Work instruction -> Reproduce every line of the data below word for word, keeping the original line breaks.
__________
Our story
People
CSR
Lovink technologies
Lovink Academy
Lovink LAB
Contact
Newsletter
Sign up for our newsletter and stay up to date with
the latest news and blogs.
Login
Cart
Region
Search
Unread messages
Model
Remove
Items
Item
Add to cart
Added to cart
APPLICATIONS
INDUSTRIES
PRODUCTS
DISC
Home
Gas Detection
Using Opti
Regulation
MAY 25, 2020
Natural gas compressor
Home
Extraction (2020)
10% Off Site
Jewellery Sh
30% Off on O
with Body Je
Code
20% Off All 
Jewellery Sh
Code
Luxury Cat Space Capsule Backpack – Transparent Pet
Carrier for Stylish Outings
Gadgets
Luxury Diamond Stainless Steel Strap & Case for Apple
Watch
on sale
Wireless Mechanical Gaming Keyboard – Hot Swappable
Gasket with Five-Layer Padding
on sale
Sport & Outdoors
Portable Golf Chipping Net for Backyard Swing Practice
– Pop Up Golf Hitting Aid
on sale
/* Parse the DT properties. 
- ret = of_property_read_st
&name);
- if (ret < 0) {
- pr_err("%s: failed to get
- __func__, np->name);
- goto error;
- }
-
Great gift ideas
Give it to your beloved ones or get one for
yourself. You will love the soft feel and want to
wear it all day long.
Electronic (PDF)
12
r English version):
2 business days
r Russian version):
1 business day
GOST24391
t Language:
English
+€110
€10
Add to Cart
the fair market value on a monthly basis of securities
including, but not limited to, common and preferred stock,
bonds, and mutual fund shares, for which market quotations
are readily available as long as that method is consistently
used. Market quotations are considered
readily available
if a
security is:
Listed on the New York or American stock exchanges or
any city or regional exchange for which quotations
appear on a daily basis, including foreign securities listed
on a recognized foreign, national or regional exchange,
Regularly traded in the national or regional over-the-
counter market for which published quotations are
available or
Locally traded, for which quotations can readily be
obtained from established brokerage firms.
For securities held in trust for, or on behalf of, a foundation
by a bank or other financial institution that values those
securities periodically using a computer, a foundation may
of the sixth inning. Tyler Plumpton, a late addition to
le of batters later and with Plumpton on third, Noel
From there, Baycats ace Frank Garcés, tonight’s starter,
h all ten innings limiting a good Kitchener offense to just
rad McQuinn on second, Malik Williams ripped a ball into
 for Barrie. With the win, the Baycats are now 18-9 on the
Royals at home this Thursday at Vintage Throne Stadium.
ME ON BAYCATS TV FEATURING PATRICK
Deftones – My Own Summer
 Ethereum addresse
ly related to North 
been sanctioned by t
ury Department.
__________
Answer to this task ->
Our story
People
CSR
Lovink technologies
Lovink Academy
Lovink LAB
Contact
Newsletter
Sign up for our newsletter and stay up to date with
the latest news and blogs.
Login
Cart
Region
Search
Unread messages
Model
Remove
Items
Item
Add to cart
Added to cart
APPLICATIONS
INDUSTRIES
PRODUCTS
DISC
Home
Gas Detection
Using Opti
Regulation
MAY 25, 2020
Natural gas compressor
Home
Extraction (2020)
10% Off Site
Jewellery Sh
30% Off on O
with Body Je
Code
20% Off All 
Jewellery Sh
Code
Luxury Cat Space Capsule Backpack – Transparent Pet
Carrier for Stylish Outings
Gadgets
Luxury Diamond Stainless Steel Strap & Case for Apple
Watch
on sale
Wireless Mechanical Gaming Keyboard – Hot Swappable
Gasket with Five-Layer Padding
on sale
Sport & Outdoors
Portable Golf Chipping Net for Backyard Swing Practice
– Pop Up Golf Hitting Aid
on sale
/* Parse the DT properties. 
- ret = of_property_read_st
&name);
- if (ret < 0) {
- pr_err("%s: failed to get
- __func__, np->name);
- goto error;
- }
-
Great gift ideas
Give it to your beloved ones or get one for
yourself. You will love the soft feel and want to
wear it all day long.
Electronic (PDF)
12
r English version):
2 business days
r Russian version):
1 business day
GOST24391
t Language:
English
+€110
€10
Add to Cart
the fair market value on a monthly basis of securities
including, but not limited to, common and preferred stock,
bonds, and mutual fund shares, for which market quotations
are readily available as long as that method is consistently
used. Market quotations are considered
readily available
if a
security is:
Listed on the New York or American stock exchanges or
any city or regional exchange for which quotations
appear on a daily basis, including foreign securities listed
on a recognized foreign, national or regional exchange,
Regularly traded in the national or regional over-the-
counter market for which published quotations are
available or
Locally traded, for which quotations can readily be
obtained from established brokerage firms.
For securities held in trust for, or on behalf of, a foundation
by a bank or other financial institution that values those
securities periodically using a computer, a foundation may
of the sixth inning. Tyler Plumpton, a late addition to
le of batters later and with Plumpton on third, Noel
From there, Baycats ace Frank Garcés, tonight’s starter,
h all ten innings limiting a good Kitchener offense to just
rad McQuinn on second, Malik Williams ripped a ball into
 for Barrie. With the win, the Baycats are now 18-9 on the
Royals at home this Thursday at Vintage Throne Stadium.
ME ON BAYCATS TV FEATURING PATRICK
Deftones – My Own Summer
 Ethereum addresse
ly related to North 
been sanctioned by t
ury Department.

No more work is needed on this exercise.